“We drove on here and I got out. This is my sister’s house, you understand. Cook went on to Paddington. She lives in Reading or somewhere down that way. Mrs. Vane said that when she came back she would look us up, and if we were disengaged we could come back to her. But she said not to keep out of a place for her, as she didn’t know how long she might have to stay in America.”

French paused in thought, then went on:

“Was Mrs. Vane much from home while you were with her?”

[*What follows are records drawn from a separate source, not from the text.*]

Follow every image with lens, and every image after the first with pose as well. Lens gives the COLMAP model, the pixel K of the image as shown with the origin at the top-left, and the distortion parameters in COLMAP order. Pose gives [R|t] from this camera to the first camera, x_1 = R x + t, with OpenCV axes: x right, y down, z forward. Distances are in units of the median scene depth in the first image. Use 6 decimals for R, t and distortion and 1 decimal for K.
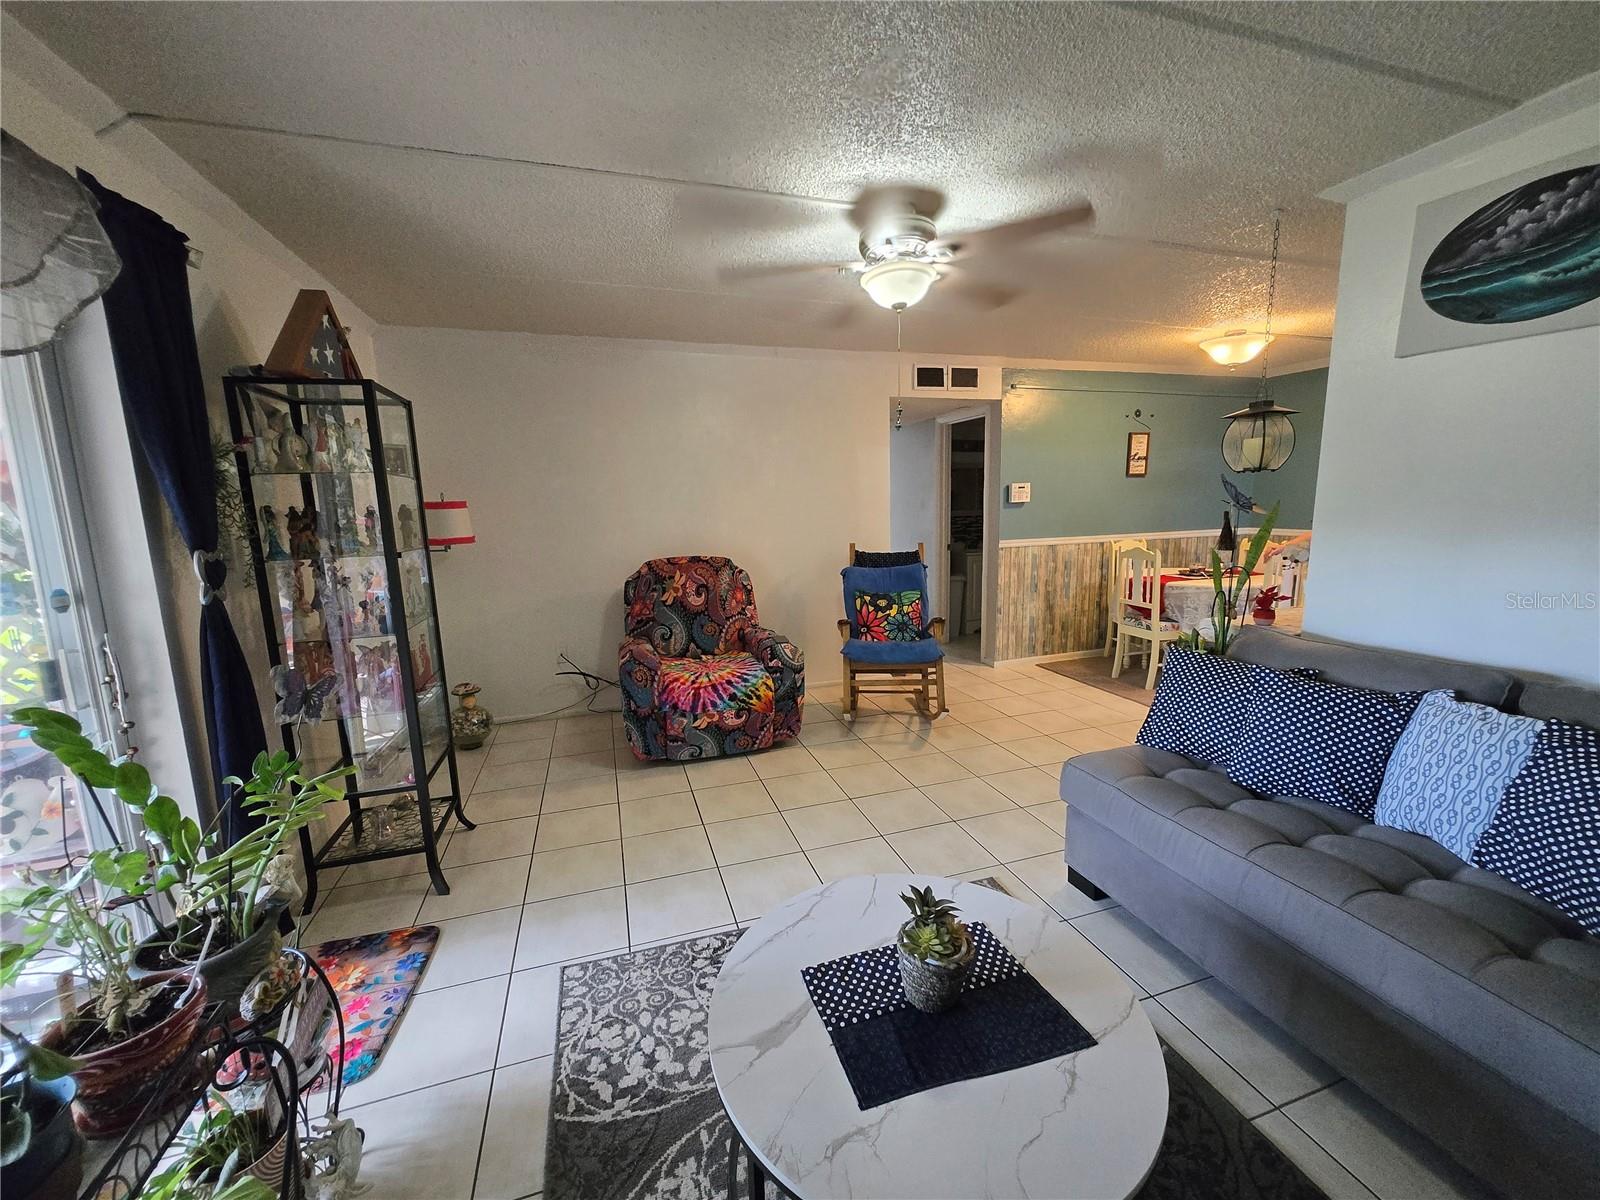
lens RADIAL K [[629.4, 0, 800.0], [0, 629.4, 600.0], [0, 0, 1]] dist [-0.002164, 0.000528]
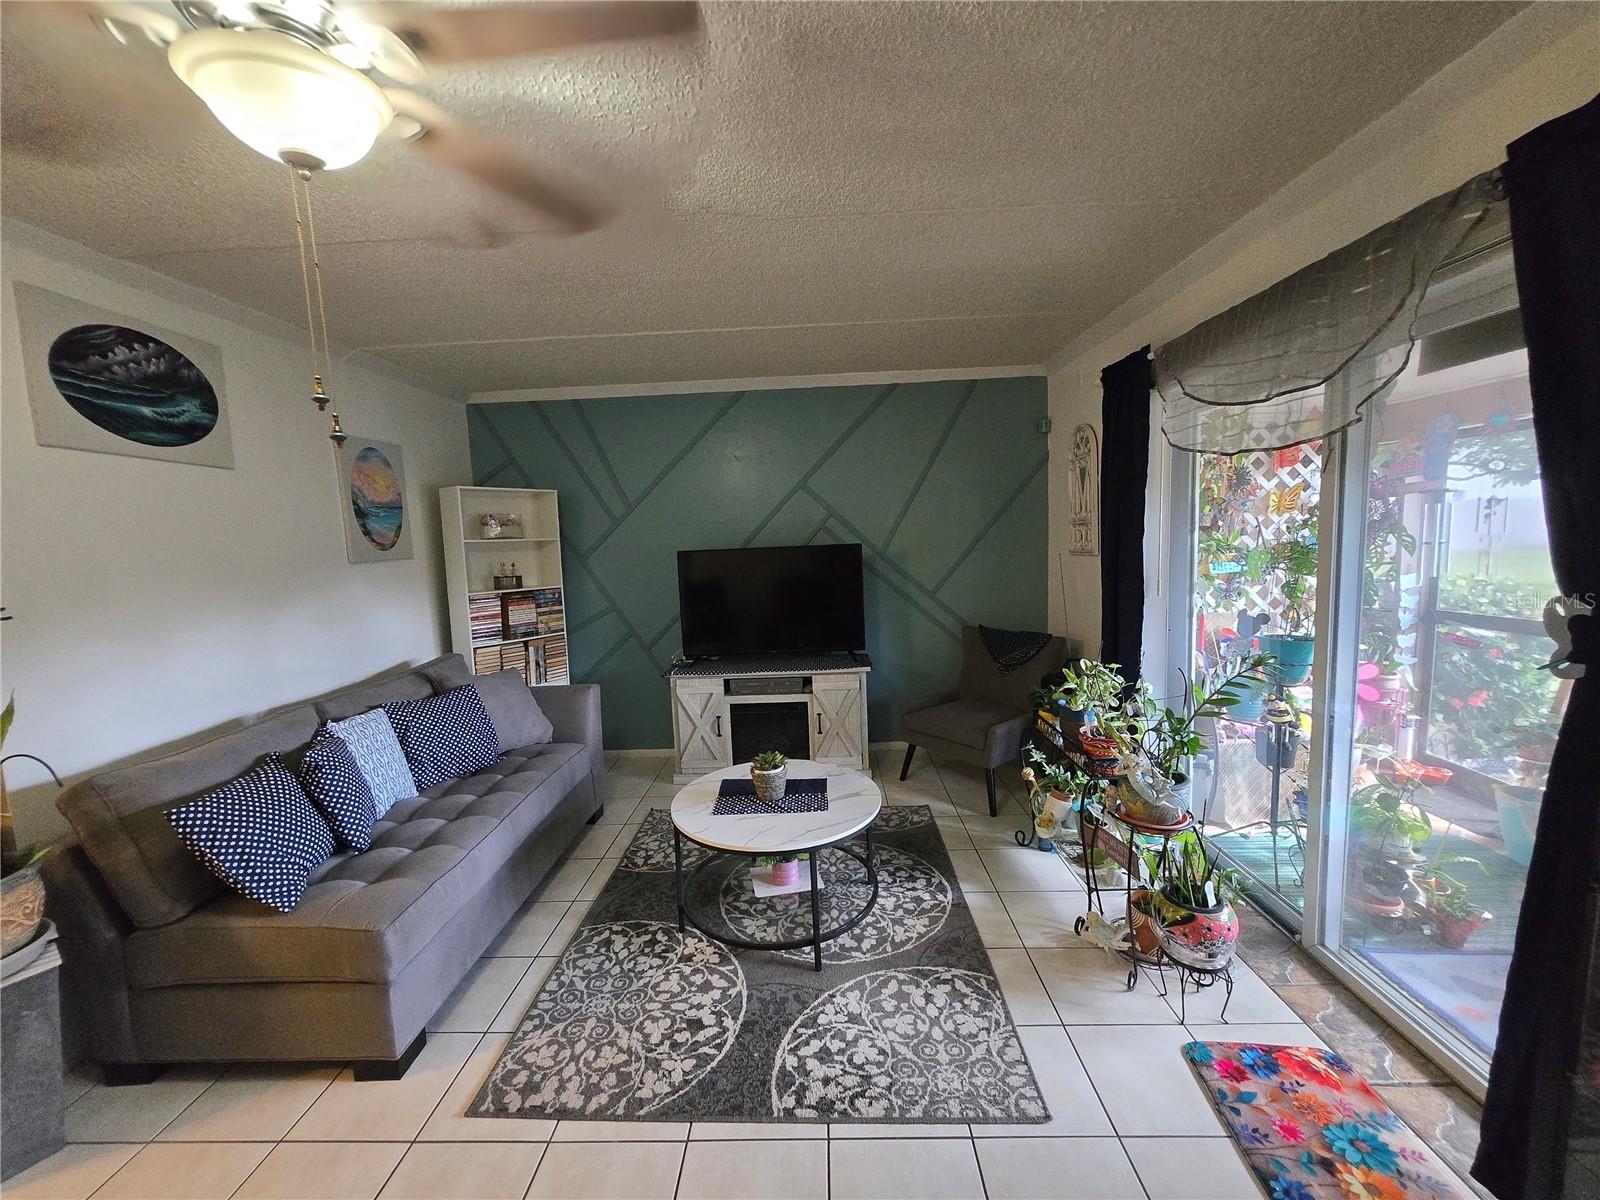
lens RADIAL K [[633.8, 0, 801.4], [0, 633.8, 597.9], [0, 0, 1]] dist [-0.000883, 0.000071]
pose [[-0.940528, 0.026481, 0.338682, -0.411313], [0.115836, 0.962209, 0.246447, -0.333426], [-0.319357, 0.271022, -0.908052, 1.843785]]
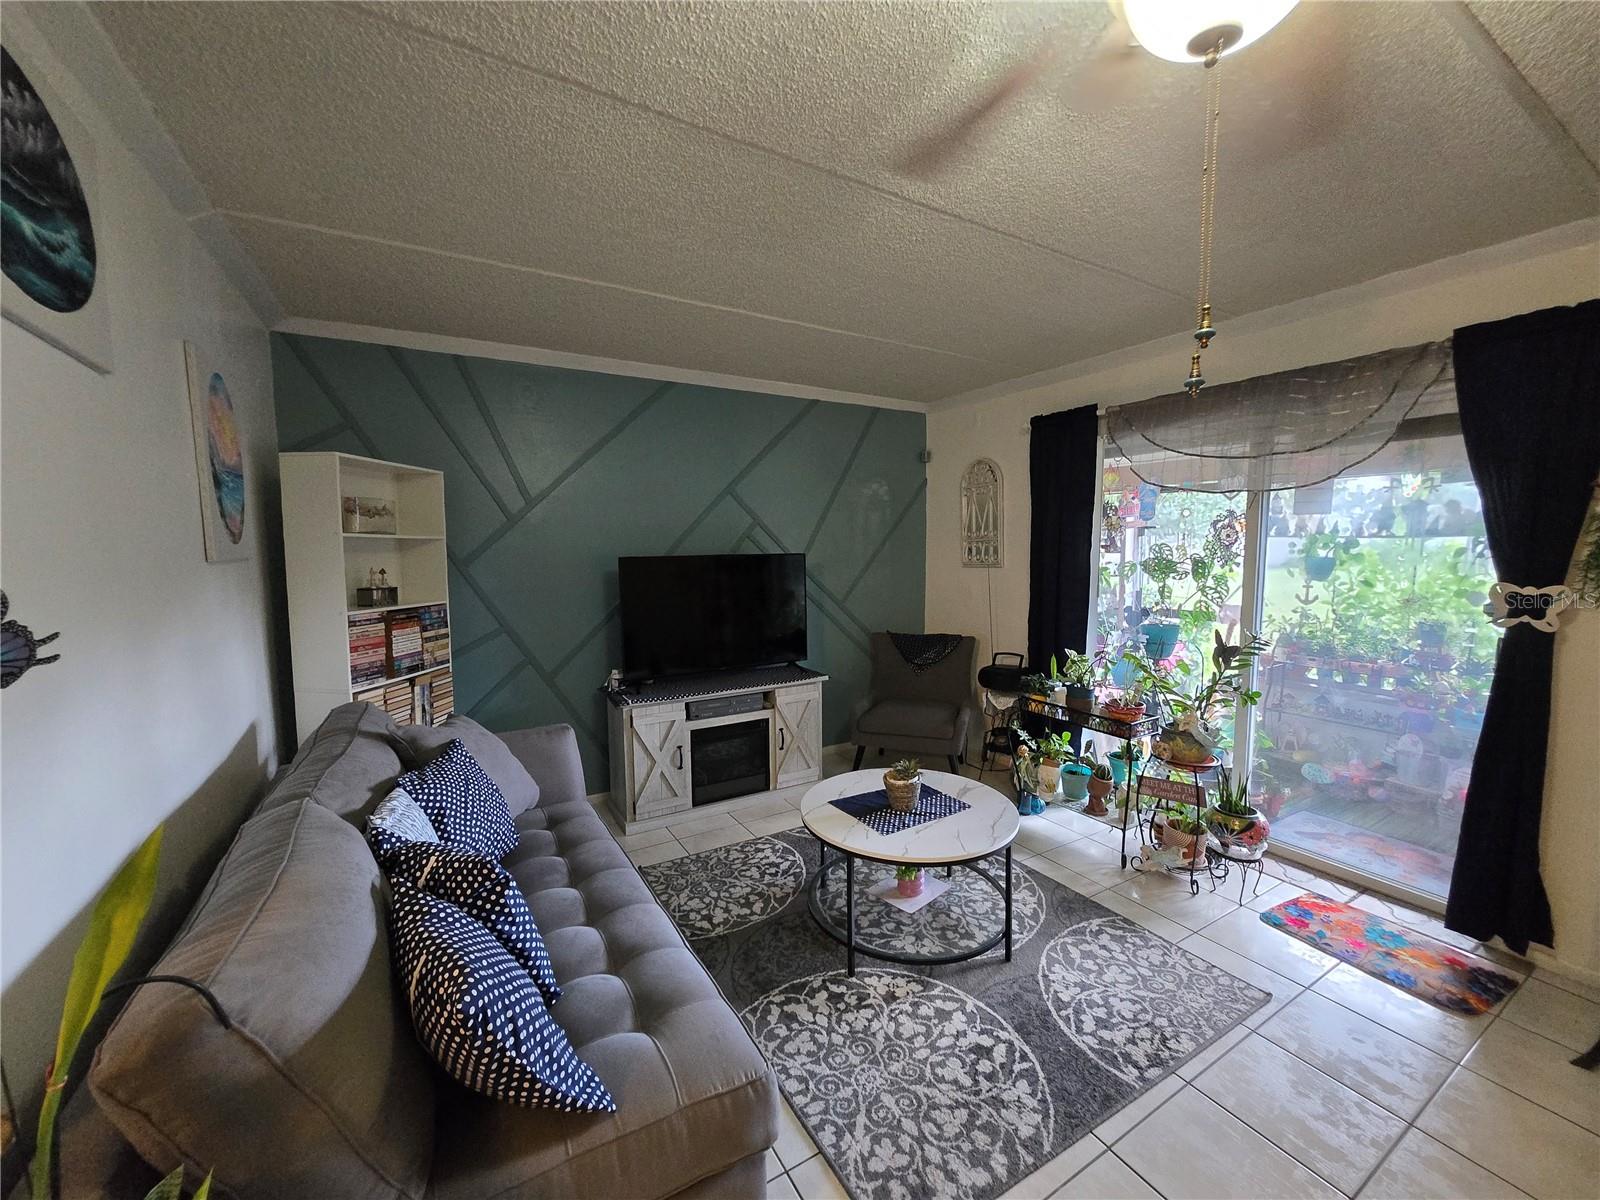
lens RADIAL K [[629.4, 0, 800.0], [0, 629.4, 600.0], [0, 0, 1]] dist [-0.002164, 0.000528]
pose [[-0.974633, 0.051768, -0.217738, 0.640446], [-0.004856, 0.967761, 0.251824, -0.343198], [0.223755, 0.246493, -0.942961, 1.827171]]
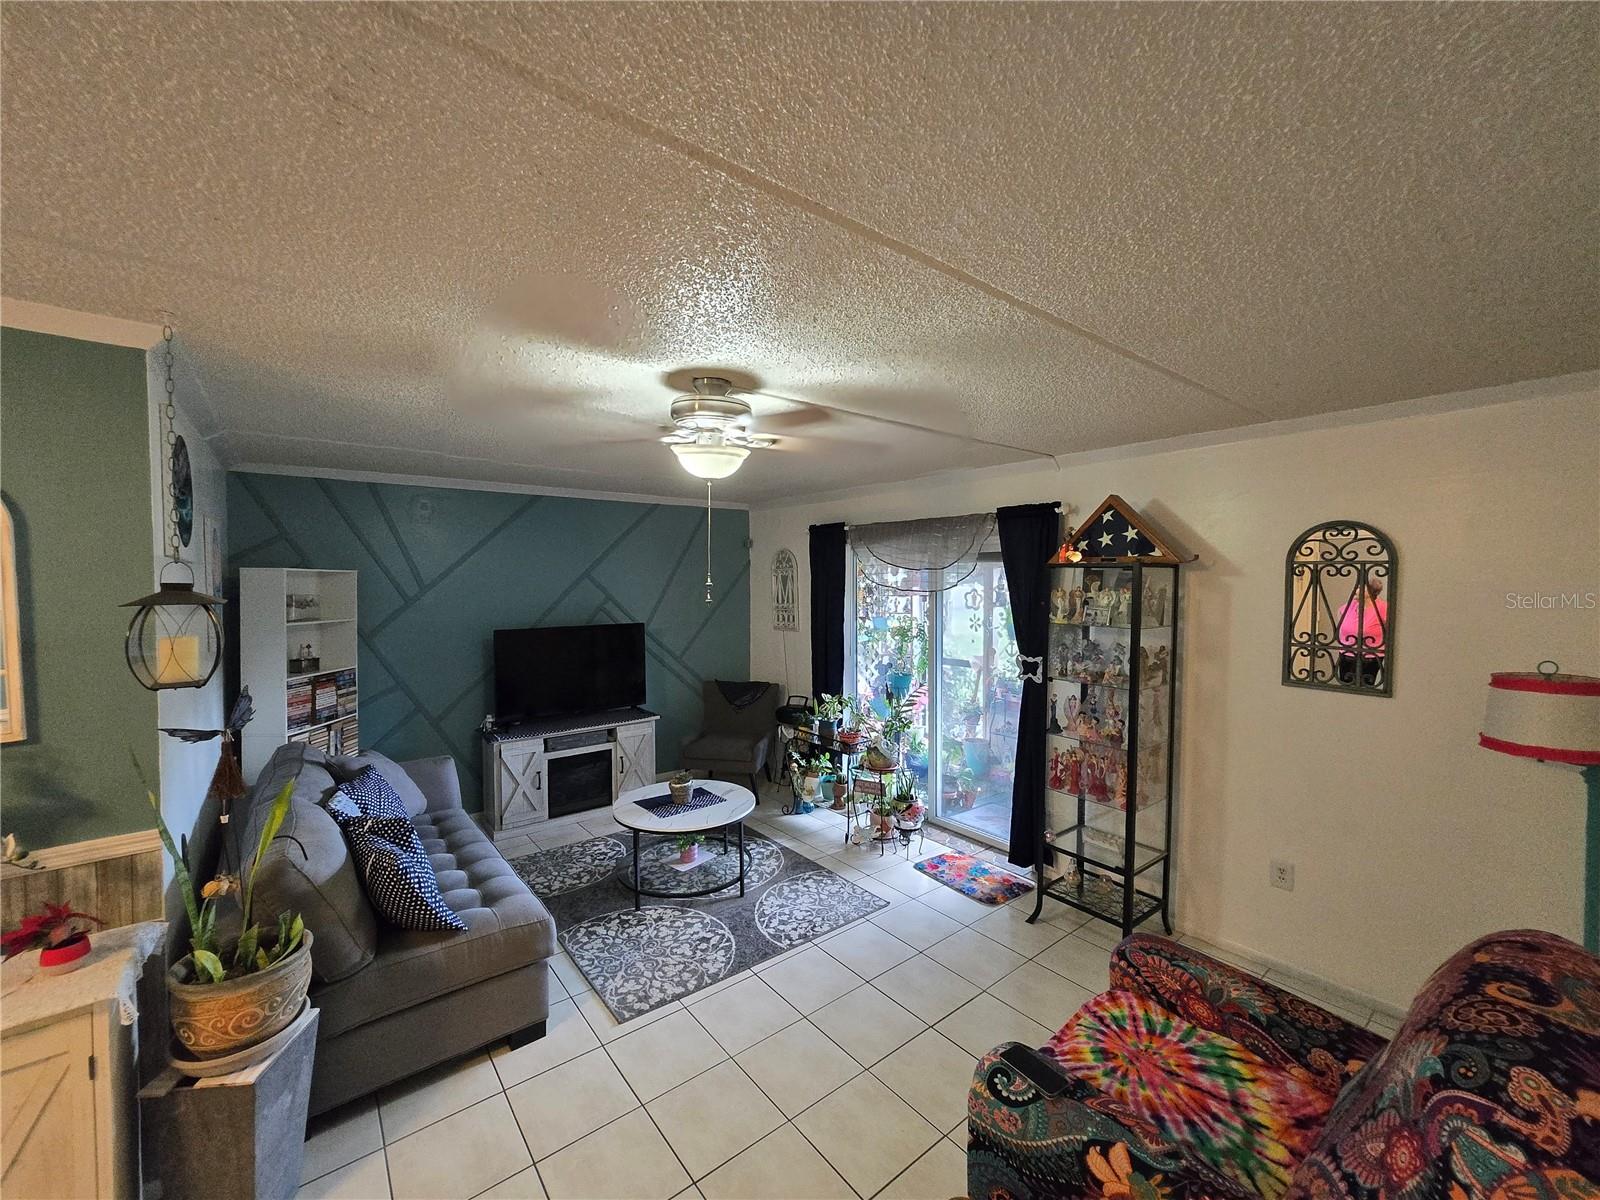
lens RADIAL K [[635.4, 0, 793.3], [0, 635.4, 595.7], [0, 0, 1]] dist [-0.000483, -0.000006]
pose [[-0.936300, 0.034542, -0.349498, 0.513646], [-0.033677, 0.981735, 0.187249, -0.643275], [0.349582, 0.187092, -0.918035, 2.632082]]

“No, she was only away once. But she stayed over three weeks that time. It’s a bit strange that it was an accident, too. Her sister in Scotland fell and broke her collar bone, so she told us, and she had to go to keep house till she was better. Somewhere in Scotland, she said.”

“When was that?”

The girl hesitated.

“I don’t know that I could say exactly,” she answered at last. “She’s back about six weeks or two months, and she left over three weeks before that, about a couple of weeks after I went. Say about ten weeks altogether.”

This was distinctly satisfactory. Mrs. Vane’s absence seemed to cover the period of Mrs. X’s visit to America.

“I should like to fix the exact dates if I could,” French persisted, “or at least the date she came back. Just think, will you, please. Is there nothing you can remember by?”

The girl presumably thought, for she was silent for some moments, but her cogitations were unproductive. She shook her head.